Social services. It's likely council members will try to raid the police raise, or some other attractive source of easy money (like the General Fund ending balance or your friends at Austin Energy) to restore the full $1.1 million cut from social service contracts in Futrell's budget. This is no surprise after 12-plus hours of budget hearings dominated by AAHSA members -- wearing their purple "Put People First" stickers -- predicting dire consequences if their agencies (which have already taken big cuts from other funding sources) were not supported at current levels.

Still, in response to council questions, Futrell and her staff presented at the Aug. 28 meeting data showing that Austin's General Fund spending on social service contracts has in the last decade grown twice as fast as the city's population, and that per capita, Austin spends on human services (both directly and through contracts) 53% more than Houston, 77% more than Fort Worth, 158% more than San Antonio, and 269% more than Dallas. Council members seemed a bit stunned by, and disbelieving of, these facts, and some conveyed a little resentment that Futrell and city staff would bring them up. But expect to hear those numbers again.
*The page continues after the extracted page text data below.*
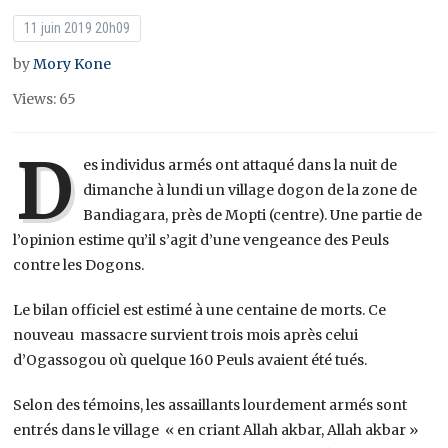
11 juin 2019 20h09
by
Mory Kone
Views: 65
D
es individus armés ont attaqué dans la nuit de
dimanche à lundi un village dogon de la zone de
Bandiagara, près de Mopti (centre). Une partie de
l’opinion estime qu’il s’agit d’une vengeance des Peuls
contre les Dogons.
Le bilan officiel est estimé à une centaine de morts. Ce
nouveau massacre survient trois mois après celui
d’Ogassogou où quelque 160 Peuls avaient été tués.
Selon des témoins, les assaillants lourdement armés sont
entrés dans le village « en criant Allah akbar, Allah akbar »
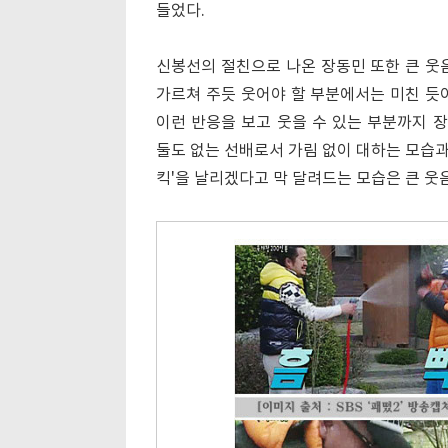
들었다.
신봉선의 절친으로 나온 장동민 또한 큰 웃
가르쳐 주듯 웃어야 할 부분에서는 미친 듯
이런 반응을 보고 웃을 수 있는 부분까지 
둘도 없는 선배로서 가림 없이 대하는 모습과
킥'을 날리겠다고 막 달려드는 모습은 큰 웃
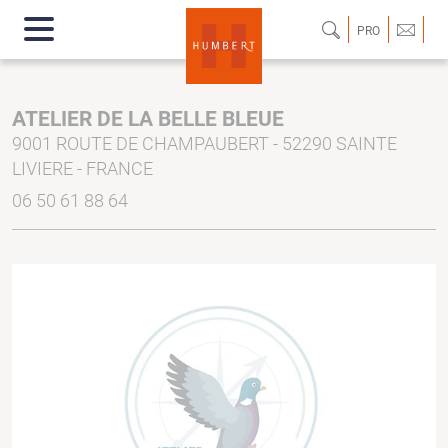
PRO
ATELIER DE LA BELLE BLEUE
9001 ROUTE DE CHAMPAUBERT - 52290 SAINTE
LIVIERE - FRANCE
06 50 61 88 64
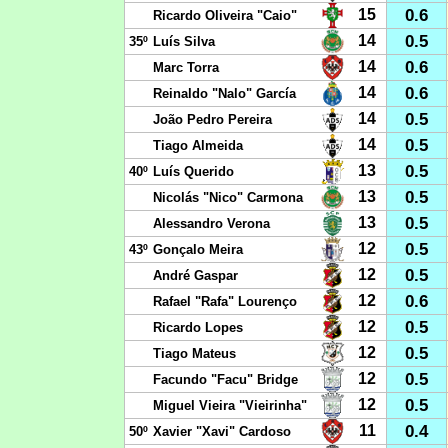
0.6
15
Ricardo Oliveira "Caio"
0.5
14
35º
Luís Silva
0.6
14
Marc Torra
0.6
14
Reinaldo "Nalo" García
0.5
14
João Pedro Pereira
0.5
14
Tiago Almeida
0.5
13
40º
Luís Querido
0.5
13
Nicolás "Nico" Carmona
0.5
13
Alessandro Verona
0.5
12
43º
Gonçalo Meira
0.5
12
André Gaspar
0.6
12
Rafael "Rafa" Lourenço
0.5
12
Ricardo Lopes
0.5
12
Tiago Mateus
0.5
12
Facundo "Facu" Bridge
0.5
12
Miguel Vieira "Vieirinha"
0.4
11
50º
Xavier "Xavi" Cardoso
"I don't think anyone on the council needs to be convinced that these are good programs," says Slusher, "but we have a limited amount of money. We haven't had the thorough and frank dialogue we need to have on the situation we face. Overwhelmingly, we've had people simply tell us, 'Don't cut this.' I'd certainly like to reinstate the social service funding, but if they don't take the cut this year we're just postponing the reckoning until later."
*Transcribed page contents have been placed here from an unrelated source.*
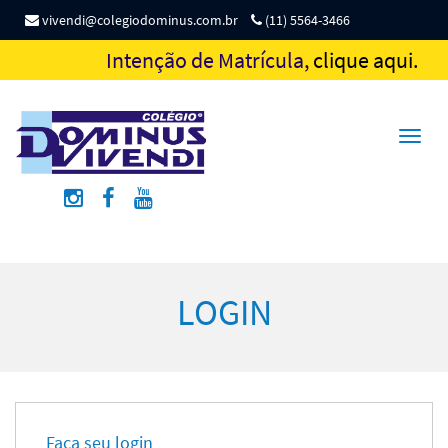
vivendi@colegiodominus.com.br
(11) 5564-3466
Intenção de Matrícula,
clique aqui.
Toggl
naviga
LOGIN
Faça seu login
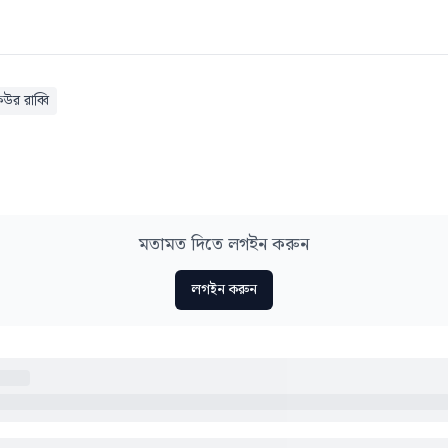
উর রাব্বি
মতামত দিতে লগইন করুন
লগইন করুন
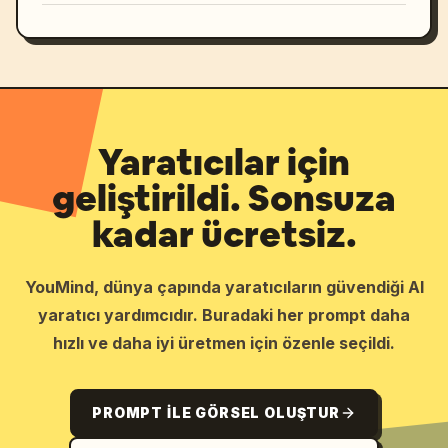
Yaratıcılar için
geliştirildi. Sonsuza
kadar ücretsiz.
YouMind, dünya çapında yaratıcıların güvendiği AI
yaratıcı yardımcıdır. Buradaki her prompt daha
hızlı ve daha iyi üretmen için özenle seçildi.
PROMPT ILE GÖRSEL OLUŞTUR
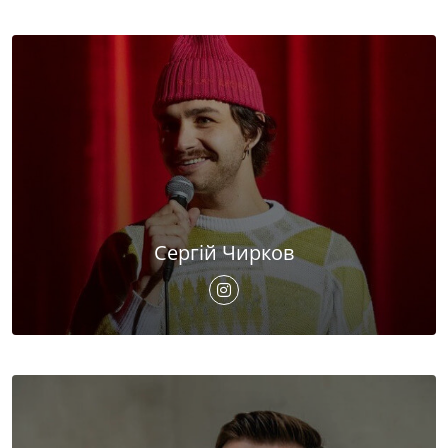
Сергій Чирков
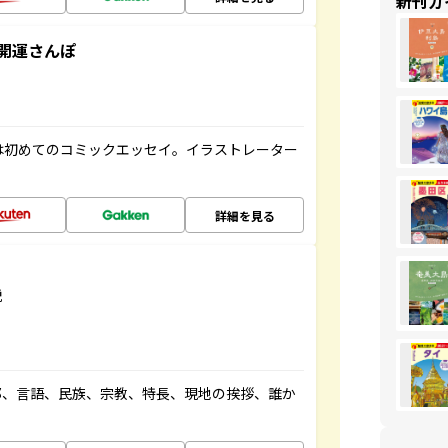
新刊ガ
開運さんぽ
は初めてのコミックエッセイ。イラストレーター
詳細を見る
説
都、言語、民族、宗教、特長、現地の挨拶、誰か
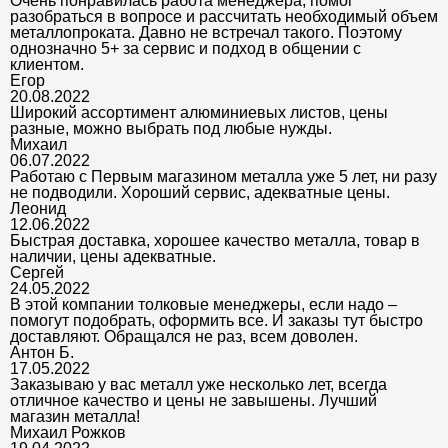
Очень понравилась работа менеджера, помог
разобраться в вопросе и рассчитать необходимый объем
металлопроката. Давно не встречал такого. Поэтому
однозначно 5+ за сервис и подход в общении с
клиентом.
Егор
20.08.2022
Широкий ассортимент алюминиевых листов, цены
разные, можно выбрать под любые нужды.
Михаил
06.07.2022
Работаю с Первым магазином металла уже 5 лет, ни разу
не подводили. Хороший сервис, адекватные цены.
Леонид
12.06.2022
Быстрая доставка, хорошее качество металла, товар в
наличии, цены адекватные.
Сергей
24.05.2022
В этой компании толковые менеджеры, если надо –
помогут подобрать, оформить все. И заказы тут быстро
доставляют. Обращался не раз, всем доволен.
Антон Б.
17.05.2022
Заказываю у вас металл уже несколько лет, всегда
отличное качество и цены не завышены. Лучший
магазин металла!
Михаил Рожков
Facilities. As reported here last week, Mayor Will Wynn has kicked off a campaign to shut down "underperforming" General Fund facilities -- libraries, recreation and health centers, even fire stations -- to better fund services in those that remain open. "We have these great places that deliver services, but we don't have the money for the services themselves," Wynn told the council. "And we are not going to in the foreseeable future." Yet even as he soliloquized for nearly 10 minutes on the topic -- with repeated references to the "15-year-record property tax increase" in the proposed budget -- Wynn knew that no facilities will likely be closed this year.
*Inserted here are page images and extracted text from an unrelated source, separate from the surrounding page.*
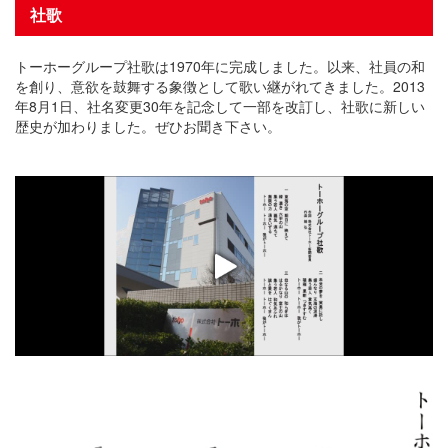
社歌
プライバシーポリシー
サイトご利用について
トーホーグループ社歌は1970年に完成しました。以来、社員の和
を創り、意欲を鼓舞する象徴として歌い継がれてきました。2013
ソーシャルメディアポリシー
年8月1日、社名変更30年を記念して一部を改訂し、社歌に新しい
歴史が加わりました。ぜひお聞き下さい。
サイトマップ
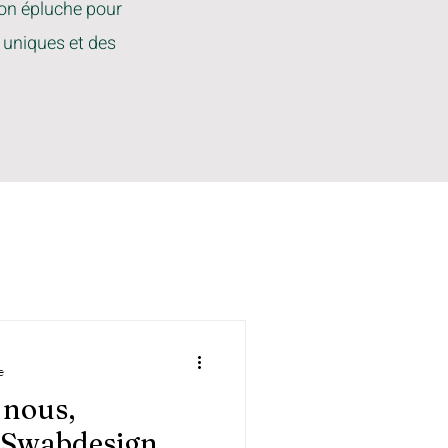
 on épluche pour
 uniques et des
e
 nous,
 Swabdesign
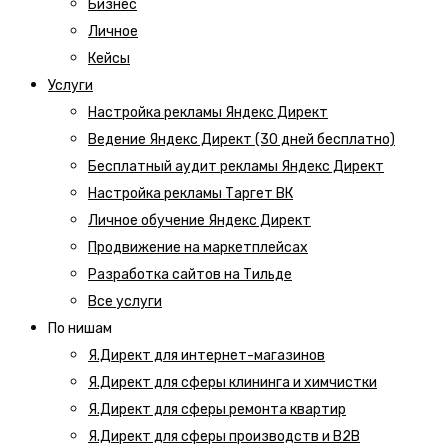
Бизнес
Личное
Кейсы
Услуги
Настройка рекламы Яндекс Директ
Ведение Яндекс Директ (30 дней бесплатно)
Бесплатный аудит рекламы Яндекс Директ
Настройка рекламы Таргет ВК
Личное обучение Яндекс Директ
Продвижение на маркетплейсах
Разработка сайтов на Тильде
Все услуги
По нишам
Я.Директ для интернет-магазинов
Я.Директ для сферы клининга и химчистки
Я.Директ для сферы ремонта квартир
Я.Директ для сферы производств и B2B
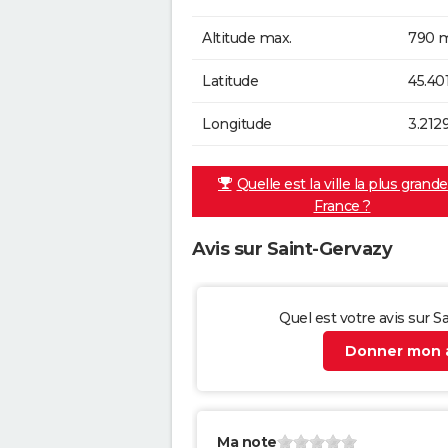
Altitude max.
790 m
Latitude
45.40
Longitude
3.212
Quelle est la ville la plus grand
France ?
Avis sur Saint-Gervazy
Quel est votre avis sur S
Donner mon a
Ma note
Certainly, no council members were champing at the bit to have this discussion in front of God and Channel 6. "I don't think we have the time this year to identify the facilities that just aren't working out," McCracken said later. "We have identified problem areas -- one of which is that the library system is underfunded -- to look at for next year." And Slusher, not far behind Wynn on the budget-hawk-o-meter, says it would be "destabilizing" to close facilities this year. "But I agree with him that it needs to be brought up. I think we should be allowed to absorb the city manager's cuts, plus bank the public safety premium, and then see if we can come up with savings during the year, and then next year look at facility closing."